> _The data_
"""
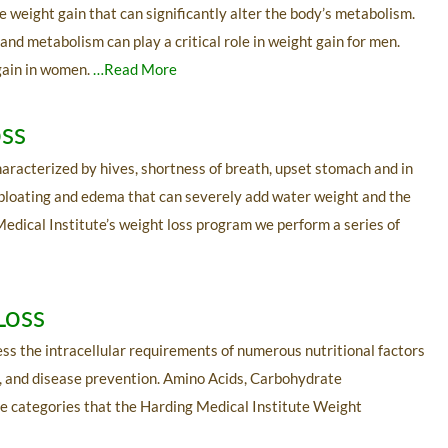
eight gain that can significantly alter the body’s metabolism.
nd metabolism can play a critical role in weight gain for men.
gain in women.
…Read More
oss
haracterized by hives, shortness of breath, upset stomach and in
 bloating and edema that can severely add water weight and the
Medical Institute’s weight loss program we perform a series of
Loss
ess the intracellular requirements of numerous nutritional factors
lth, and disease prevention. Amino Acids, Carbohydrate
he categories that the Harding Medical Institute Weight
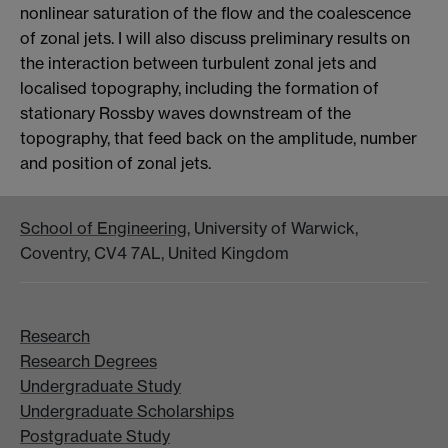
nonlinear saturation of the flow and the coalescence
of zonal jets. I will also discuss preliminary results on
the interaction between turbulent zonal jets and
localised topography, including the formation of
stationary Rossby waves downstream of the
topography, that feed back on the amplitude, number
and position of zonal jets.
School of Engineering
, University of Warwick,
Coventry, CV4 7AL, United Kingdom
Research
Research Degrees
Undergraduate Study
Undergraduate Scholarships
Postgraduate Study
"""
> _Task details_
The line with "School of Engineering" through the last line of the entries above: output exactly those lines and nothing else.

> _Exercise response_
School of Engineering
, University of Warwick,
Coventry, CV4 7AL, United Kingdom
Research
Research Degrees
Undergraduate Study
Undergraduate Scholarships
Postgraduate Study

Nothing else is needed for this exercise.